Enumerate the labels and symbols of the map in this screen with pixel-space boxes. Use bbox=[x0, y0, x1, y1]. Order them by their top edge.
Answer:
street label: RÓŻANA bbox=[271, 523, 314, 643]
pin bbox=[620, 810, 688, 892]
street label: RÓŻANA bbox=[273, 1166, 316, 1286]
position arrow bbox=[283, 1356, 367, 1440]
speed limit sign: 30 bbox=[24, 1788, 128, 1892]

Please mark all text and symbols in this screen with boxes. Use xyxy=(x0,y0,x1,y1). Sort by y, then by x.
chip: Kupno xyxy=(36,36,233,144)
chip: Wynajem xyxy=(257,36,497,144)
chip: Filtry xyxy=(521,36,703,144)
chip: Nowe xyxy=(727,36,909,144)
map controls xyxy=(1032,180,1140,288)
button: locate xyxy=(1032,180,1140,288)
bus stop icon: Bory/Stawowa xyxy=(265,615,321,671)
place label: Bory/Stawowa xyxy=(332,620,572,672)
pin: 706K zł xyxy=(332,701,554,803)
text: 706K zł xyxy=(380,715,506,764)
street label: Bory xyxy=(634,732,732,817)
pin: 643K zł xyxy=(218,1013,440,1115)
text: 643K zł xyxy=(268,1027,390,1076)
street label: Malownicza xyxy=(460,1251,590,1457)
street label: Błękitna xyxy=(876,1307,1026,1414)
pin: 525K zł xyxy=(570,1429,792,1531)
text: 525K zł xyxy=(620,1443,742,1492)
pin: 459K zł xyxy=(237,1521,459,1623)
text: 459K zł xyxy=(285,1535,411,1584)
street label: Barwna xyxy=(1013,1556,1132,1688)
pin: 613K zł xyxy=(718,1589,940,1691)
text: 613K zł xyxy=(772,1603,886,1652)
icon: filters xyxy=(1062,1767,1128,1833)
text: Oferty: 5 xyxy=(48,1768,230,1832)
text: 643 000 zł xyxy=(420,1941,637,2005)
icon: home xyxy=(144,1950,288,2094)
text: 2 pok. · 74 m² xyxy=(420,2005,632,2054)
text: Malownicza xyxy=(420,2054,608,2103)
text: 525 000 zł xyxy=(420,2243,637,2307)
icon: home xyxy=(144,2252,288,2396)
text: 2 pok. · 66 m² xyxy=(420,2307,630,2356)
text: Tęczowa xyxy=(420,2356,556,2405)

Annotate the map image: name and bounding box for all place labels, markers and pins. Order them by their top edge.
**********
* [TASK STATEMENT]: Copy each line holding "edge" from the material above.

* [TASK RESULT]:
Enumerate the labels and symbols of the map in this screen with pixel-space boxes. Use bbox=[x0, y0, x1, y1]. Order them by their top edge.
Annotate the map image: name and bounding box for all place labels, markers and pins. Order them by their top edge.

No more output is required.